> _AVAILABLE DATA_:

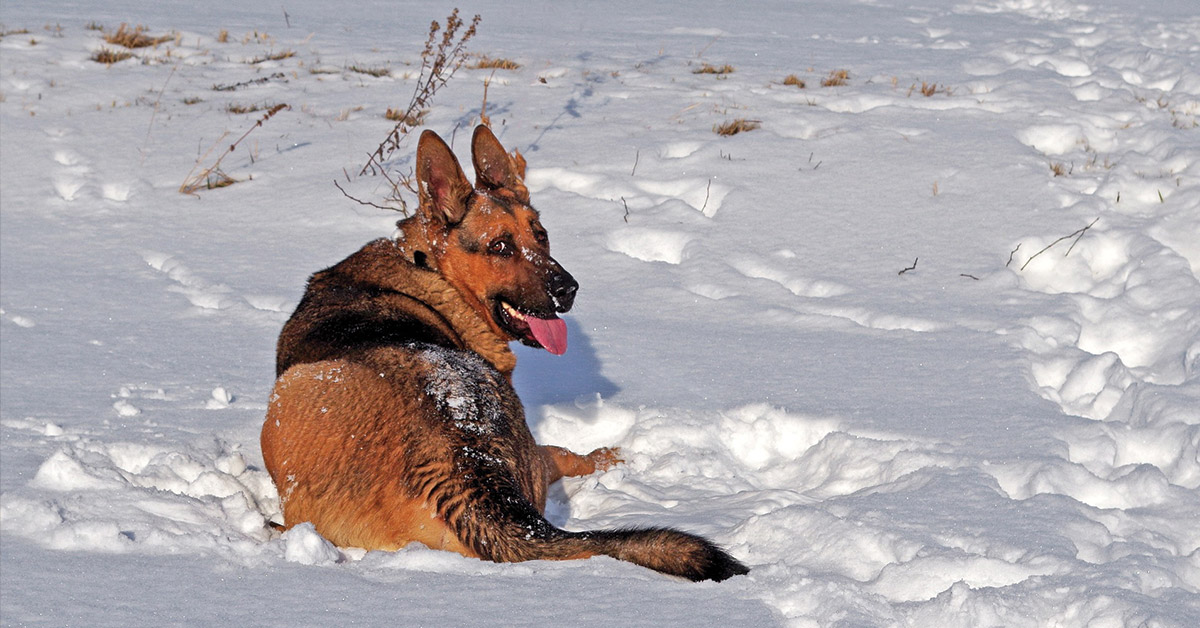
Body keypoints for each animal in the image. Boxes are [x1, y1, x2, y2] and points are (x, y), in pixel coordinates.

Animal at [264, 125, 748, 583]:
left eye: (542, 235)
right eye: (500, 246)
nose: (568, 290)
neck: (431, 270)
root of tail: (465, 468)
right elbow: (560, 451)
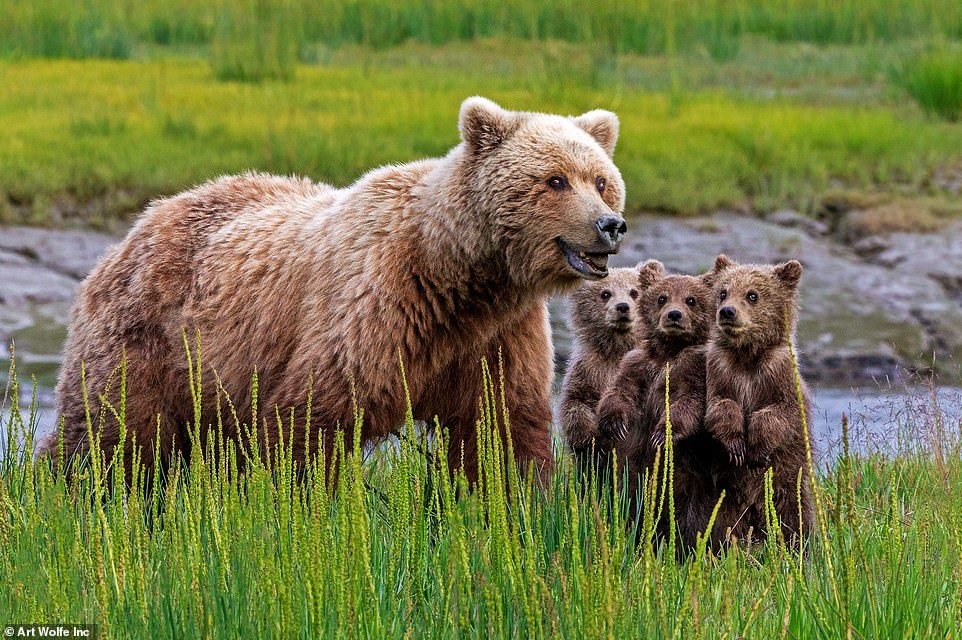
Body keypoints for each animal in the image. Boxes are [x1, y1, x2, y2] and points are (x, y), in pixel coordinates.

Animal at [41, 97, 632, 482]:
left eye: (602, 180)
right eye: (555, 180)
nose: (610, 225)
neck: (460, 276)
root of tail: (138, 225)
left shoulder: (498, 333)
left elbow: (503, 428)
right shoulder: (377, 305)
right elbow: (311, 420)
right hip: (148, 338)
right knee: (105, 429)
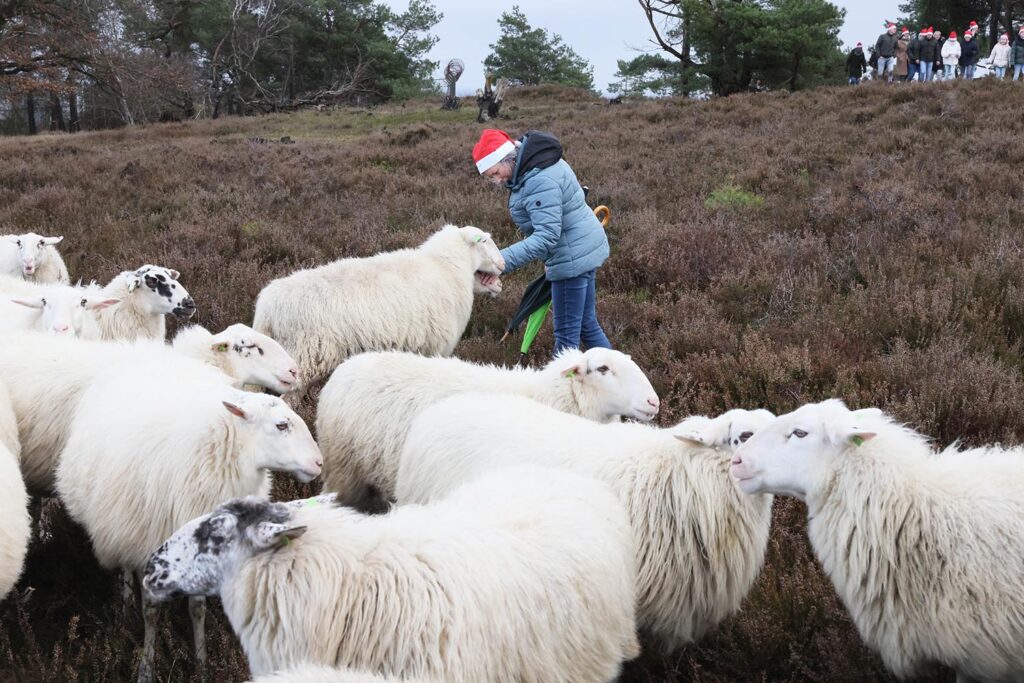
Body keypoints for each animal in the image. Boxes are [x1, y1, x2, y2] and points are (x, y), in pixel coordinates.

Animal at [57, 362, 319, 683]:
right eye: (282, 425)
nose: (319, 463)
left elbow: (197, 609)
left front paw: (202, 665)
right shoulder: (147, 543)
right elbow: (151, 611)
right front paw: (146, 669)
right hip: (121, 519)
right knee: (123, 563)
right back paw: (126, 600)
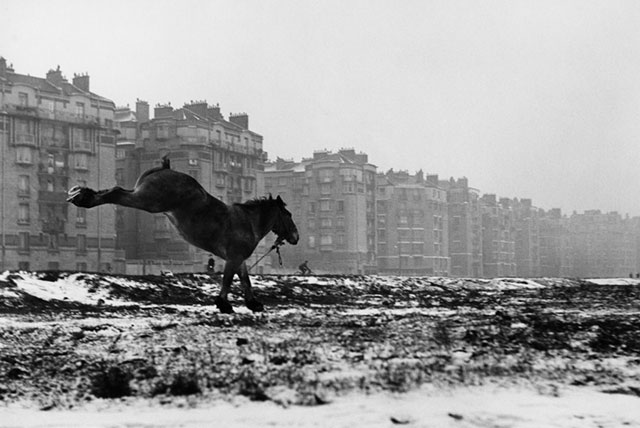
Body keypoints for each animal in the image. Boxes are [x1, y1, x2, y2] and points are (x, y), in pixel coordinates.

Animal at [67, 155, 300, 312]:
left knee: (116, 191)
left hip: (143, 197)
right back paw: (82, 198)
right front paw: (223, 304)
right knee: (116, 192)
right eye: (288, 214)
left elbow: (244, 279)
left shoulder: (238, 258)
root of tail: (164, 169)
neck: (247, 221)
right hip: (148, 201)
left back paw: (82, 195)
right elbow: (228, 279)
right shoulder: (233, 257)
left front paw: (253, 303)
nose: (296, 237)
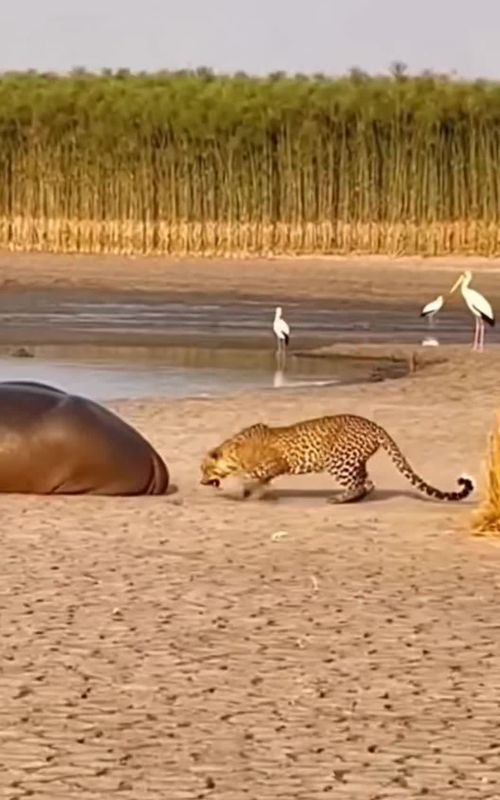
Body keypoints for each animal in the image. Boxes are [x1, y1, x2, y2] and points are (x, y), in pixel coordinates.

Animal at [199, 414, 474, 504]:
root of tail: (374, 425)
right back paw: (353, 499)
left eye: (204, 468)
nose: (201, 481)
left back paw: (339, 499)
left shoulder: (275, 464)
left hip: (338, 462)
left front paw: (247, 492)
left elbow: (253, 477)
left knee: (358, 484)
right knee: (367, 483)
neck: (234, 451)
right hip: (355, 461)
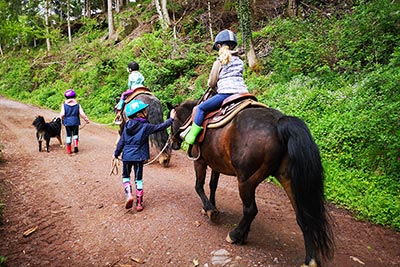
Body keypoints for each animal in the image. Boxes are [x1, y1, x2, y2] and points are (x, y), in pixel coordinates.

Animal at [168, 101, 334, 267]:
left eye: (171, 122)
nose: (173, 143)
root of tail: (279, 122)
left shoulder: (200, 161)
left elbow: (199, 186)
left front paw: (210, 210)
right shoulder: (216, 164)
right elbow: (213, 185)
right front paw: (210, 206)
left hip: (246, 180)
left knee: (250, 209)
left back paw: (235, 235)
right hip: (288, 179)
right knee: (304, 217)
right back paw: (310, 259)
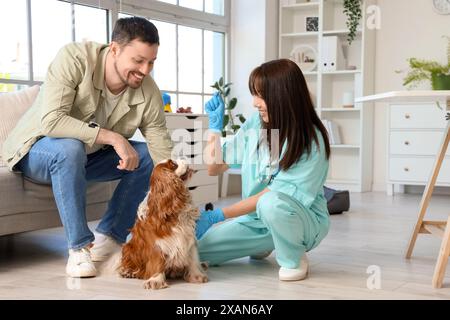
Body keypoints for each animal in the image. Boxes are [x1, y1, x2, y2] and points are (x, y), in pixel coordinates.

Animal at [107, 159, 207, 288]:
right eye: (173, 164)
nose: (184, 158)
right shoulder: (157, 243)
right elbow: (157, 261)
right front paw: (155, 280)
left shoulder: (189, 237)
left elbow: (193, 258)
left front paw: (197, 276)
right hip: (128, 248)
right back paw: (128, 272)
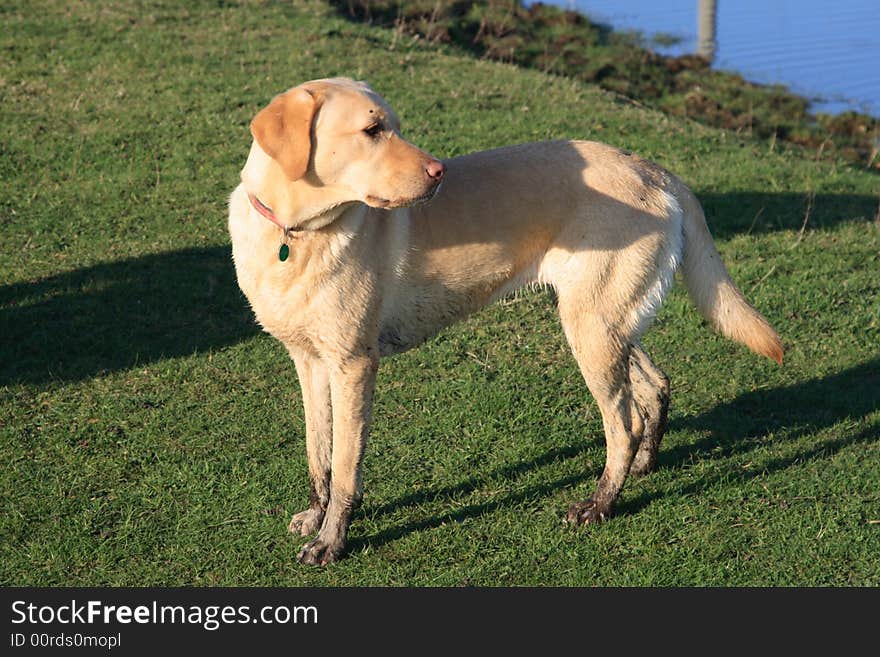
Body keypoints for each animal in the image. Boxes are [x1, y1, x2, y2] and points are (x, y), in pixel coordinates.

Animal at [227, 75, 784, 564]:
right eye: (372, 130)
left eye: (395, 127)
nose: (439, 173)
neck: (296, 233)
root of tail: (654, 169)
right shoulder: (310, 362)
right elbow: (317, 452)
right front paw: (316, 517)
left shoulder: (353, 366)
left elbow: (345, 467)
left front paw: (331, 543)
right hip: (603, 320)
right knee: (654, 386)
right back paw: (642, 469)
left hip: (591, 329)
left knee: (622, 423)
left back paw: (599, 504)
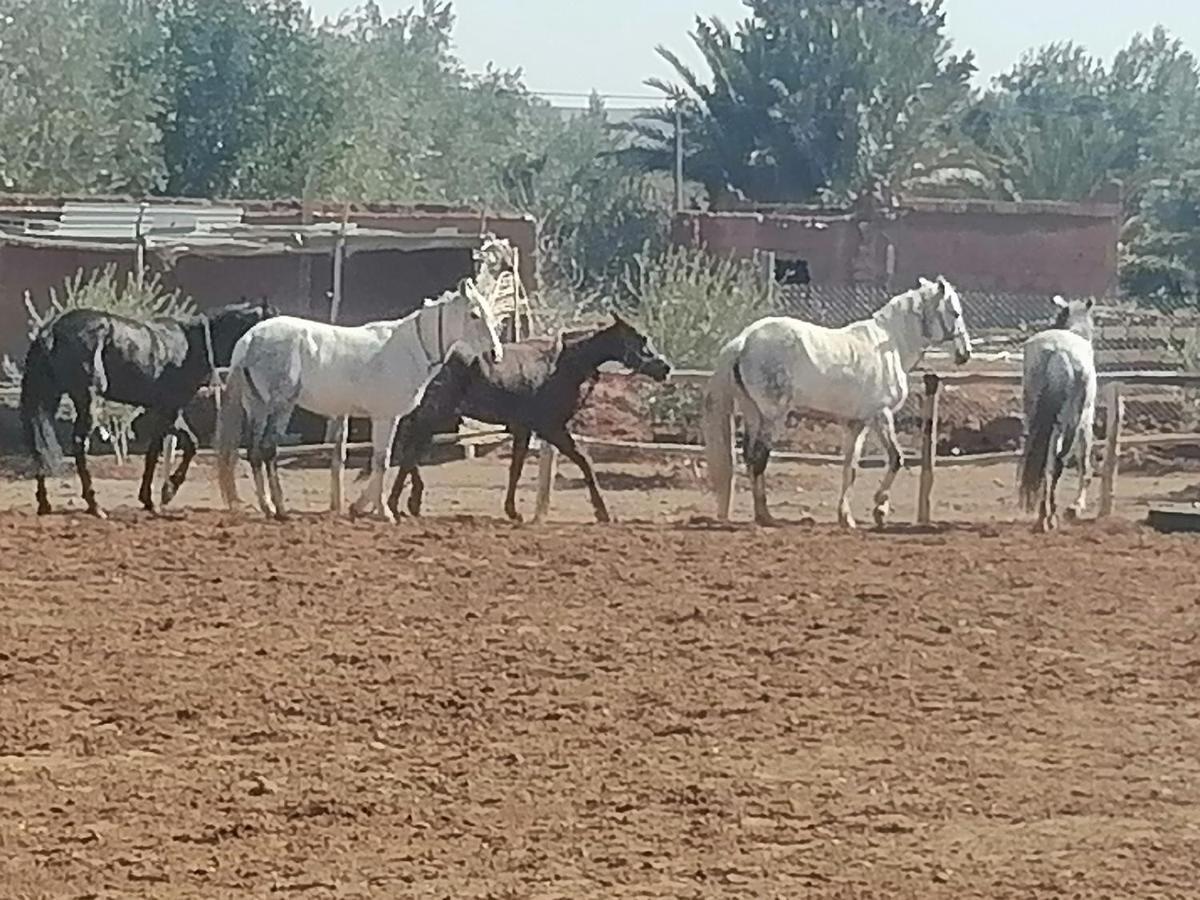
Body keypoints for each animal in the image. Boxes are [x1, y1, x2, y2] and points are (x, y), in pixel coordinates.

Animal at [21, 301, 276, 518]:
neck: (190, 344)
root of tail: (51, 330)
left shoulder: (167, 409)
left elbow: (188, 443)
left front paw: (163, 492)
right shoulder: (168, 409)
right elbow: (156, 452)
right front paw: (157, 497)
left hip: (49, 398)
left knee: (39, 444)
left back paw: (44, 503)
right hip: (87, 400)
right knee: (78, 444)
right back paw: (94, 505)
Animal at [216, 282, 501, 520]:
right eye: (474, 315)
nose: (495, 354)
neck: (410, 348)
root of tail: (250, 339)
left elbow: (385, 459)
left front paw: (360, 507)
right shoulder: (385, 417)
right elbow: (382, 460)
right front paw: (384, 511)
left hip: (257, 407)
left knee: (254, 452)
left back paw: (267, 506)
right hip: (280, 407)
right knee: (267, 450)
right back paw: (279, 509)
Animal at [374, 314, 672, 520]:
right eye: (639, 339)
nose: (664, 367)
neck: (560, 366)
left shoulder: (523, 429)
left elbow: (516, 468)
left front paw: (512, 510)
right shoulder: (551, 428)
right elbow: (584, 462)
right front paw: (602, 512)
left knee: (407, 449)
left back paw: (408, 502)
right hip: (433, 413)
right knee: (408, 450)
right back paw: (398, 503)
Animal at [705, 274, 969, 528]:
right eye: (955, 313)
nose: (965, 354)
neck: (891, 346)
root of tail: (743, 340)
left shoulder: (856, 423)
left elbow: (850, 468)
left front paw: (846, 518)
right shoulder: (881, 415)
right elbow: (896, 459)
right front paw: (879, 510)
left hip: (753, 413)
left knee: (751, 458)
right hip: (772, 416)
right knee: (759, 459)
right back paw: (765, 517)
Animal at [1012, 296, 1099, 535]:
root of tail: (1058, 351)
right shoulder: (1085, 423)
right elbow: (1084, 464)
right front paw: (1076, 507)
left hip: (1035, 417)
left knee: (1043, 461)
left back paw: (1043, 517)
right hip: (1071, 422)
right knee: (1058, 462)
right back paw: (1050, 517)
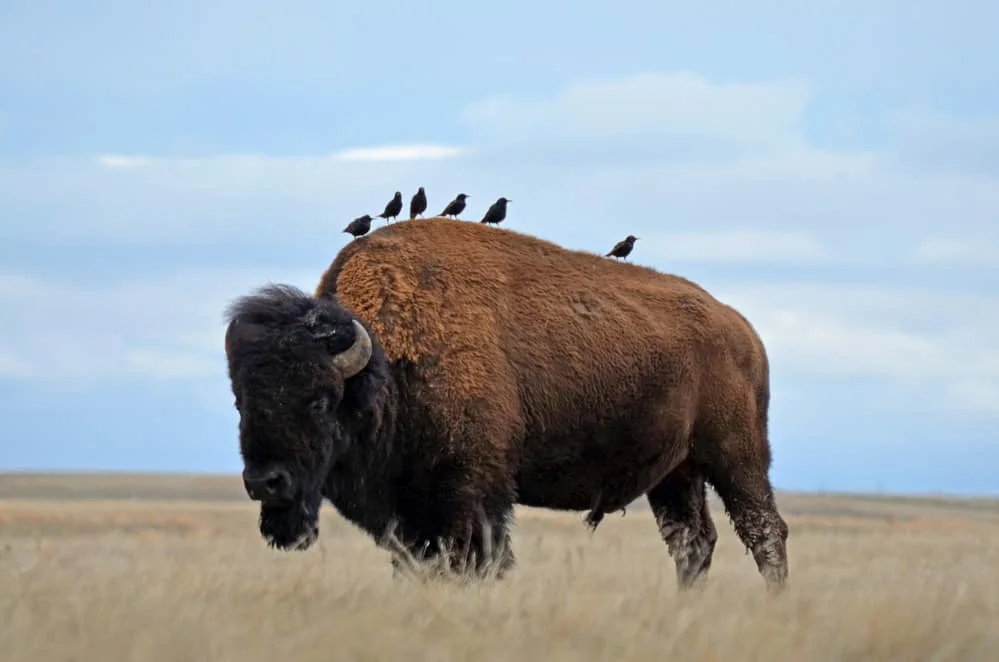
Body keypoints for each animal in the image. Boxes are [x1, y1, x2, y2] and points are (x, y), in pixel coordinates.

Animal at [223, 218, 790, 592]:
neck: (386, 365)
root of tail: (740, 328)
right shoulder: (409, 510)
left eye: (321, 402)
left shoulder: (470, 492)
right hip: (675, 472)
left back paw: (774, 602)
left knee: (764, 531)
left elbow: (476, 560)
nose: (266, 482)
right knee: (692, 542)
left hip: (736, 456)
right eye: (240, 402)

> _TO DO_: Only an exact copy of the lines from the top of the entries through the line with "nose: (296, 237)", both included, should be given, with all pictures omitted.

> _OUTPUT_:
Body keypoints for each animal in the image. Boxes are [x1, y1, x2, y2] and points are (x, y), in pixel coordinates.

Animal at [264, 125, 748, 583]:
left eye: (542, 235)
right eye: (500, 246)
nose: (568, 290)
neck: (431, 270)
root of tail: (465, 468)
right elbow: (560, 451)
Body keypoints for each animal in the image. Boxes are [x1, y1, x2, y2] and points are (x, y), in pixel coordinates.

Animal at [41, 97, 632, 482]:
left eye: (602, 180)
right eye: (555, 180)
nose: (610, 225)
neck: (460, 276)
root of tail: (138, 225)
left shoulder: (498, 333)
left elbow: (503, 428)
right shoulder: (377, 305)
right elbow: (311, 420)
right hip: (148, 338)
right knee: (105, 429)
Body keypoints for each animal in the image. Boxes are [x1, y1, x2, y2] and points are (x, y), in pixel coordinates.

Animal at [57, 362, 319, 683]:
right eye: (282, 425)
nose: (319, 463)
left elbow: (197, 609)
left front paw: (202, 665)
right shoulder: (147, 543)
right elbow: (151, 611)
right front paw: (146, 669)
right hip: (121, 519)
right knee: (123, 563)
right back paw: (126, 600)
Body keypoints for each animal in the image. Boxes are [x1, y1, x2, y2] and points are (x, y), in pixel coordinates.

Animal at [67, 155, 300, 312]:
left knee: (116, 191)
left hip: (143, 197)
right back paw: (82, 198)
right front paw: (223, 304)
right knee: (116, 192)
right eye: (288, 214)
left elbow: (244, 279)
left shoulder: (238, 258)
root of tail: (164, 169)
neck: (247, 221)
right hip: (148, 201)
left back paw: (82, 195)
right elbow: (228, 279)
right shoulder: (233, 257)
left front paw: (253, 303)
nose: (296, 237)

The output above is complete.